Бобеш знал, что на этот раз мать говорила серьезно. Он сразу же послушался. Умылся и сел за стол. Мать дала ему кусок хлеба и налила в маленькую чашку кофе.
— Мама, я кофе люблю больше всего на свете. Нельзя, чтоб у нас кофе был каждый день, как, например, у Миладки, а?
— Тогда бы тебе, Бобеш, он надоел. А так вот, когда кофе у нас бывает всего раз в неделю, ты пьешь его с удовольствием.
— Да нет, не надоел бы, мама!
— Бобеш, ты не ешь много хлеба, а то не станешь обедать. Скоро уже сядем за стол.
— Что, разве уже день?
— Давно, Бобеш.
— А где бабушка?
— Она пошла было на пожарище, да, наверное, заговорилась по дороге с какой-нибудь другой бабушкой. Долго что-то не возвращается.

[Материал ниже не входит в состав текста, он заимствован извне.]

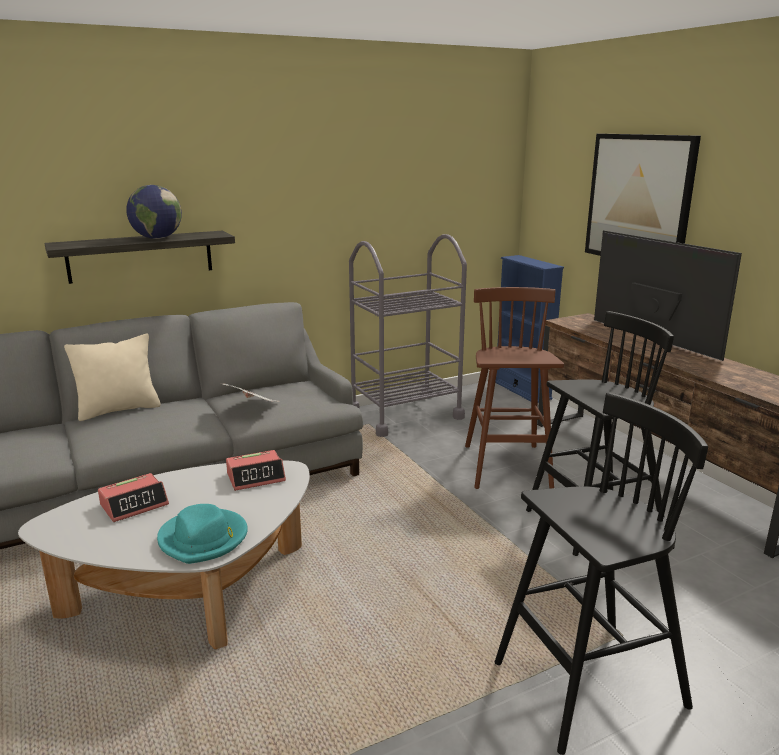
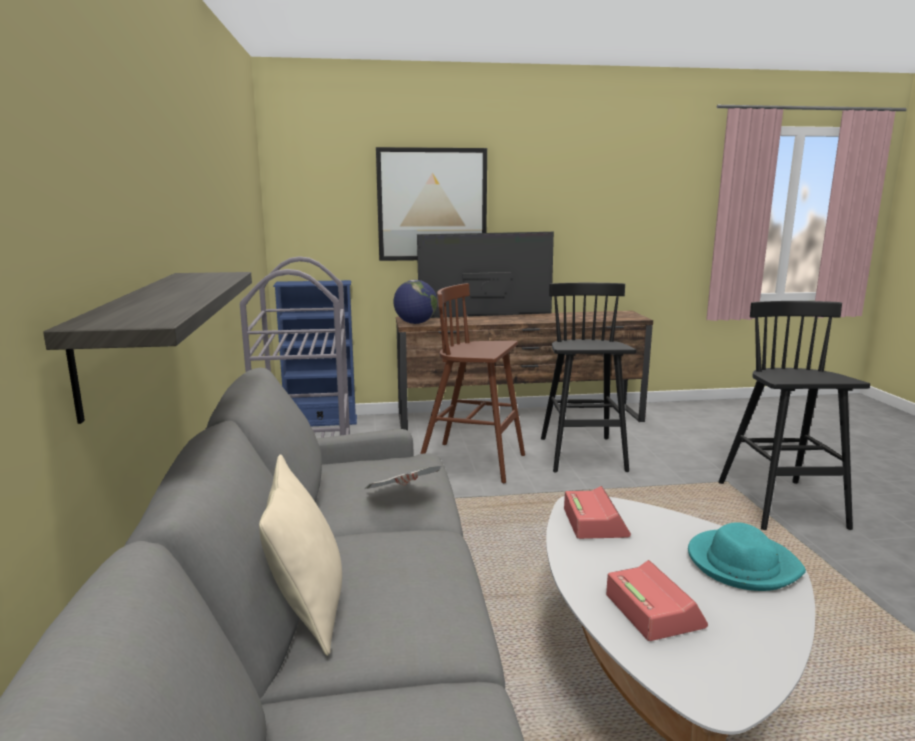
camera: 70 degrees left, 5 degrees down
(157, 238) = (188, 288): globe -> globe (415, 323)

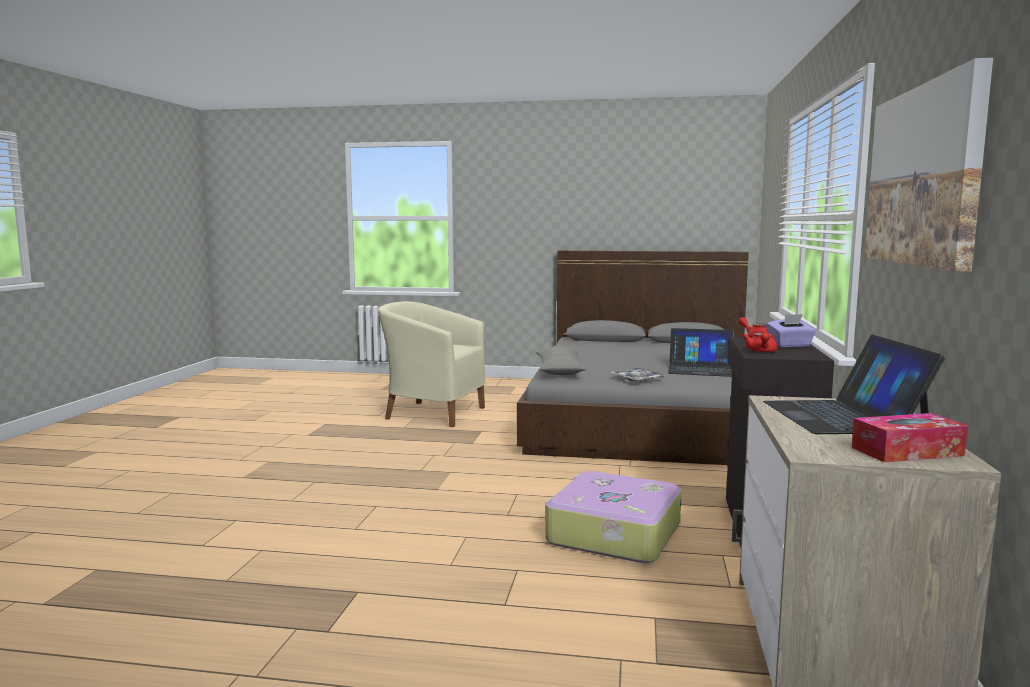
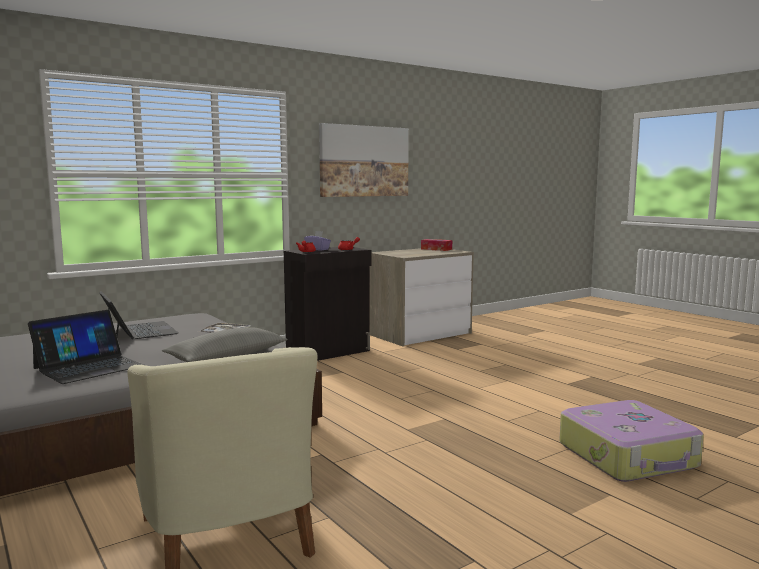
camera: 135 degrees left, 0 degrees up
(612, 533) = (403, 368): suitcase -> suitcase (628, 456)
(843, 416) = (409, 252): laptop -> laptop (89, 367)

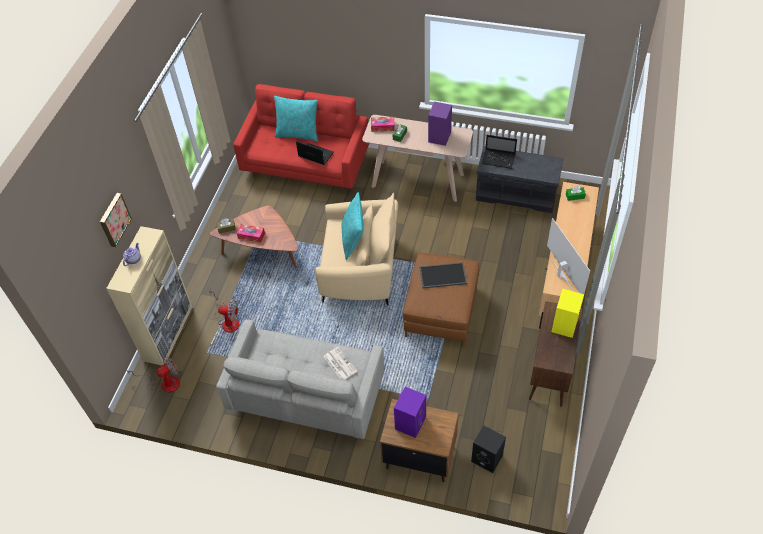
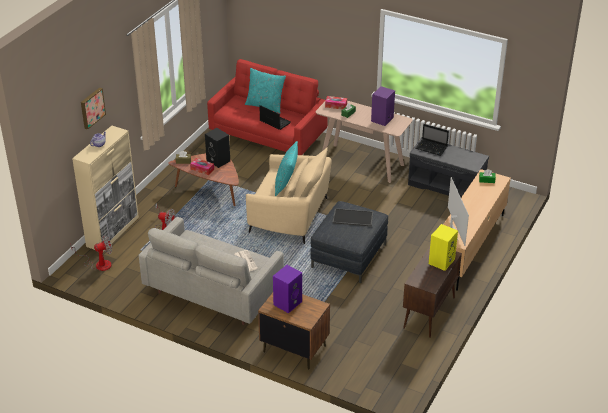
camera: 10 degrees right, 15 degrees down
(441, 312) = (349, 256): brown ottoman -> grey ottoman
(487, 458) = (352, 361): black speaker -> black speaker (219, 160)

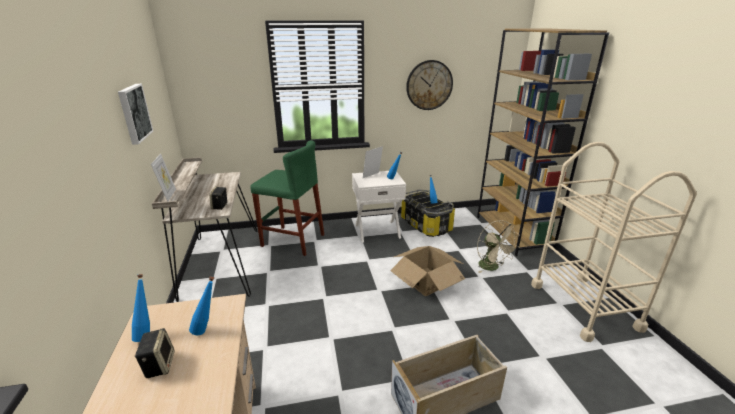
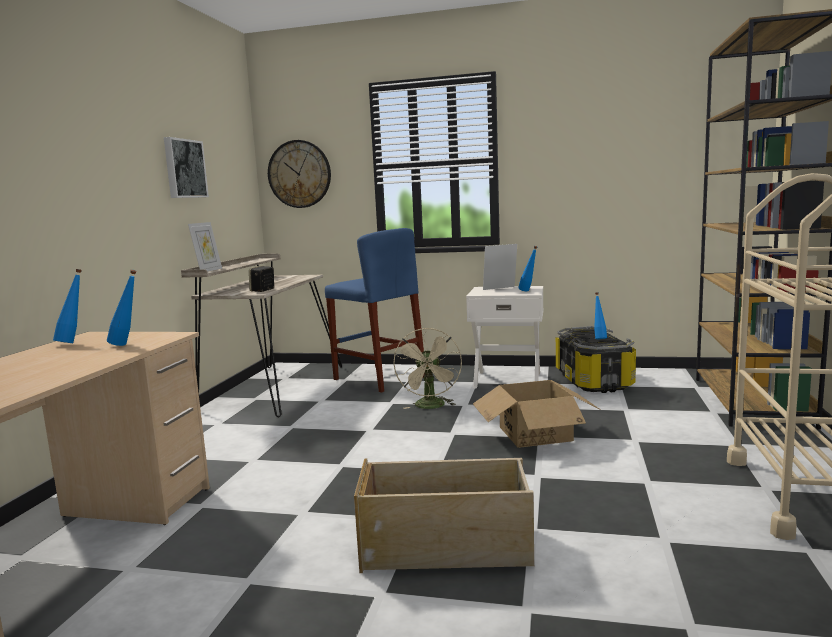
camera: 25 degrees right, 15 degrees down
(159, 365) = (56, 355): speaker -> none
(293, 240) = (379, 378): green stool -> blue stool
(429, 85) = (600, 157): wall clock -> wall clock (299, 174)
(492, 267) = (668, 433): beige fan -> beige fan (431, 407)

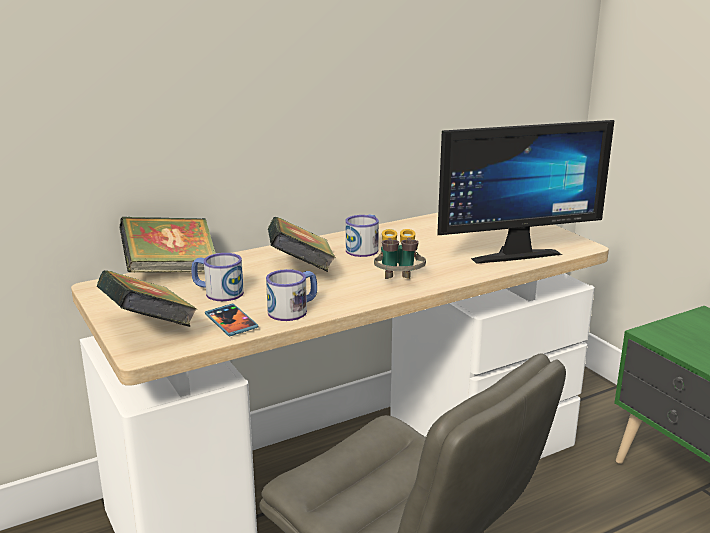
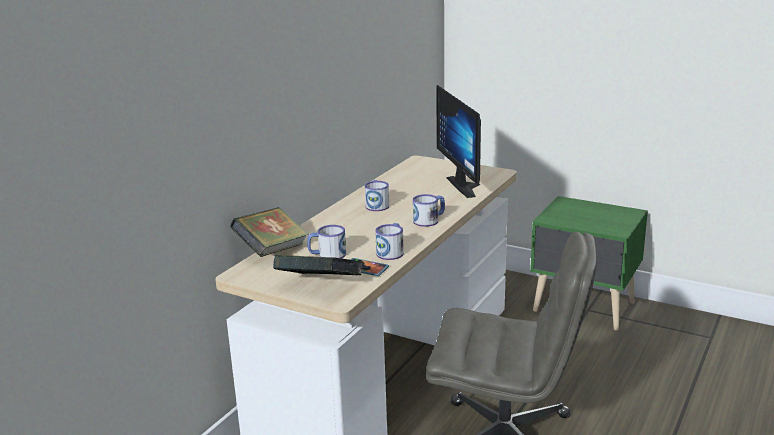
camera: 30 degrees left, 0 degrees up
(301, 270) = (358, 228): book -> none
(398, 283) = (429, 220): binoculars -> mug
(511, 252) = (467, 185): monitor -> monitor turned 120 degrees clockwise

Выпив кофе, Бобеш стал играть на полу с маленьким Франтишеком. Франтишек пробовал вставать.
— Посмотри-ка, мама, посмотри, он уже стоит!
— Только осторожнее, Бобеш, как бы он не упал и не разбил себе головку. Маленькие дети не должны ни обо что ударяться головой.
— А почему, мама?
— Потому что они могут стать глупыми.
— На самом деле? А что, если они ударятся ножками или еще чем? Это ничего?
— Это ничего. А головкой нельзя. Ты всегда, Бобеш, следи, как бы Франтишек не ударился головкой.
— Мама, а когда ребенок побольше — например, как я, — ему тоже нельзя стукаться головой?
— Тоже, конечно, хорошего в этом мало. Особенно если сильно удариться.